FINDINGS AND CONCLUSION
-
Pursuant to section 67(1) of the Coroners Act 2008 I make the following findings: a) the identity of the deceased was Mr BB, born 28 October 1990; b) the death occurred on 10 October 2020 at 630 Little Collins Street, Melbourne, Victoria, 3000, from MULTIPLE INJURIES SUSTAINED IN A FALL FROM A HEIGHT.; and c) the death occurred in the circumstances described above.
-
Having considered all of the circumstances, I am satisfied that Mr BB intentionally took his own life.

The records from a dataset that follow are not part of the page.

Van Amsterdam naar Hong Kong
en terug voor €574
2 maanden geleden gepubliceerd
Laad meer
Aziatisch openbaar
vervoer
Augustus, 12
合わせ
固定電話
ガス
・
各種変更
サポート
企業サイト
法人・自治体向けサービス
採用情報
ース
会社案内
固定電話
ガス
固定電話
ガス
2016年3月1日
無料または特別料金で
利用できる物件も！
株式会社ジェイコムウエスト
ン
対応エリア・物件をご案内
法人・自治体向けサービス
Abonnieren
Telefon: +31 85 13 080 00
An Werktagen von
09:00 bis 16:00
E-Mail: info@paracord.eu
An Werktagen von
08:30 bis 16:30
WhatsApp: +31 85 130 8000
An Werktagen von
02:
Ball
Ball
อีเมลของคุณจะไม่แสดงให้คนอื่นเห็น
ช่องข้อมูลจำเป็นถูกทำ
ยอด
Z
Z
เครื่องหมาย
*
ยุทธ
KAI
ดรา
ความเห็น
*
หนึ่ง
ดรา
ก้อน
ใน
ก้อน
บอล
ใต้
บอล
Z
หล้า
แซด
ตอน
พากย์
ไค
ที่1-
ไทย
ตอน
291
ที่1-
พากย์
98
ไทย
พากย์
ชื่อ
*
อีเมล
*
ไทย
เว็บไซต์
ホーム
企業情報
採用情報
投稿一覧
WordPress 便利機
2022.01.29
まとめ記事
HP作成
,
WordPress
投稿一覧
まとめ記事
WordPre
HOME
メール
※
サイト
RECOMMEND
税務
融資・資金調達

49. I convey my sincere condolences to Mr BB’s family for their loss.
-
Pursuant to section 73(1) of the Act, I order that this finding be published on the Coroners Court of Victoria website in accordance with the rules.
-
I direct that a copy of this finding be provided to the following: Mr I and Mrs J, Senior Next of Kin Ms Kate Davey, Victorian Government Solicitor’s Office
Unit Manager, Civil Litigation Unit, Victoria Police Detective Senior Constable Richard Smith, Coroner’s Investigator Signature: ___________________________________ Judge John Cain
STATE CORONER Date : Tuesday, April 19, 2022 NOTE: Under section 83 of the Coroners Act 2008 ('the Act'), a person with sufficient interest in an investigation may appeal to the Trial Division of the Supreme Court against the findings of a coroner in respect of a death after an investigation. An appeal must be made within 6 months after the day on which the determination is made, unless the Supreme Court grants leave to appeal out of time under section 86 of the Act.